In April 2016 Elle Halliwell, a popular fashion editor and showbiz reporter for The Sunday Telegraph, received news that would change her life: she had Leukaemia. Then 48 hours later, as she was coming to grips with her diagnosis, as she was sharing it with family and friends, another bombshell: she was four weeks pregnant.
Elle was now forced to grapple with a heartbreaking decision: terminate her pregnancy or risk her own life by delaying cancer treatment until after the birth.
The following is an extract from her book, A Mother’s Choice.
8 May 2016
My name’s Elle, but you can call me ‘Mum’. You don’t have a name, and I’m not sure if you ever will. I don’t know if you’ll ever say my name, or look into my eyes as you’re falling asleep in my arms.
It’s Mother’s Day today. Your grandmother is staying with us at the moment, because I’m sick. She wouldn’t have been here for it otherwise, so I guess that’s one positive thing that’s come from last week’s crappy news. I know it’s not really officially Mother’s Day for me, but I doubt I’ll have anything to celebrate next year, so I’m going to pretend—just for today—that I’m healthy and have nothing to fear.
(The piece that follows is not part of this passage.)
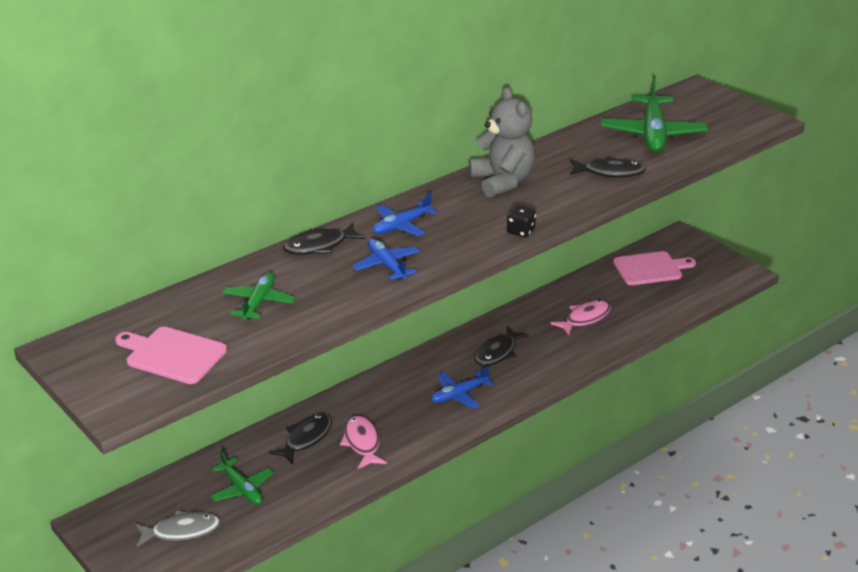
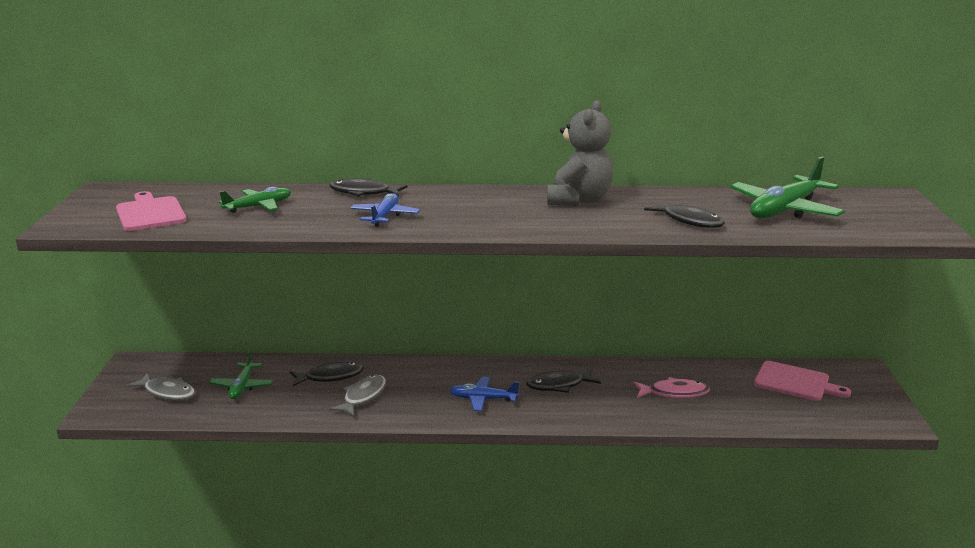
camera: 40 degrees right, 10 degrees down
pink fish [340,415,387,469] -> grey fish [329,375,386,417]
blue plane [373,193,438,236] -> none
black dice [507,205,536,237] -> none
I don’t think we’re going to do much today; nobody in the family is really in the mood for champagne and finger sandwiches at the moment.
You only came into my world a few weeks ago, and I’ll be frank: your timing was terrible. I don’t know why you chose me to give you life of all the millions of potential mothers out there. Sure, I’m a pretty good cook and your grandparents are awesome, but my body’s struggling to keep itself alive, let alone you. If you’re anything like your dad, though, you don’t back down from challenges.
The doctor says the safest choice would be to send you back, to that place we go before and after we’re alive. I don’t know what it’s like there. What I do know is that that place is not here, with me, your mum. How could I send you there when I’m scared of going myself? How could I deny you the joy of feeling snowflakes fall on your nose for the first time, or being tickled with kisses until you can’t breathe? I’ve done all of that. I’ve played in the mud, travelled to far-off places and been visited by Santa Claus and The Easter Bunny too many times to count.
I saw you in my dreams the other night. You had blue eyes, like your dad; a head of fine, sandy hair and bright red, chubby cheeks. And I loved you. Whatever happens, know that I wanted you, so, so much and I already adore you.